YYYY-MM-DDTHH:MM:SS.SSSZ <Edge Node Name> NSX #### SYSTEM [nsx@#### comp="nsx-edge" subcomp="datapathd" s2comp="ovs-rcu" tname="dp-si-purge5" level="WARN"] blocked 128000 ms waiting for dp-ipc43 to quiesceYYYY-MM-DDTHH:MM:SS.SSSZ <Edge Node Name> NSX #### SYSTEM [nsx@#### comp="nsx-edge" subcomp="datapathd" s2comp="ovs-rcu" tname="dp-si-purge5" level="WARN" eventId="vmwNSXRCUBlockStatus"] {"event_state":0,"event_external_reason":"dp-ipc43 thread blocked to enter RCU quiesce state","event_src_comp_id":"########-####-####-####-############","event_sources":{"process_name":"dp-fp:0#012","thread_id":"dpipc43","quiesce_blocked_time":"128000"}}
VMware NSX
The command set bridge <uuid> state active is a forceful operation that immediately switches an Edge node to the Active state. It does not perform evaluation to prevent scenarios where both Edge nodes can entered into standby mode, resulting in service disruption.

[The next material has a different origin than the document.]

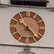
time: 10:22
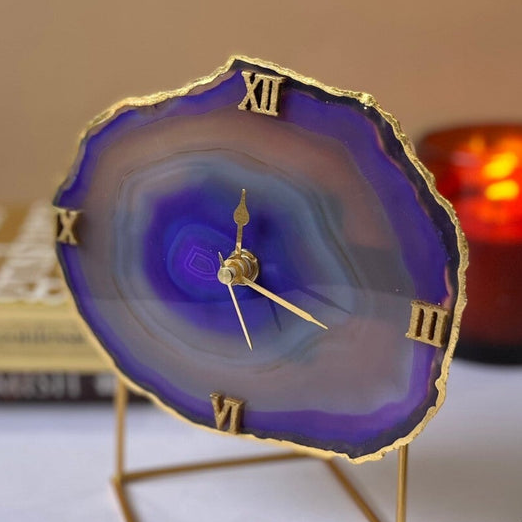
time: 12:19
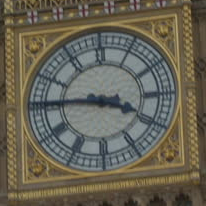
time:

In the event of a split-brain scenario where both Edge nodes in the cluster are in standby mode, a reboot of the Edge node is required to restore functionality.
The recommended failover approach is to place the BME (Bare Metal Edge) into NSX Maintenance Mode to ensure a controlled and graceful high availability (HA) failover process. If the BME remains unresponsive for an extended period, a reboot may be performed to trigger an immediate failover.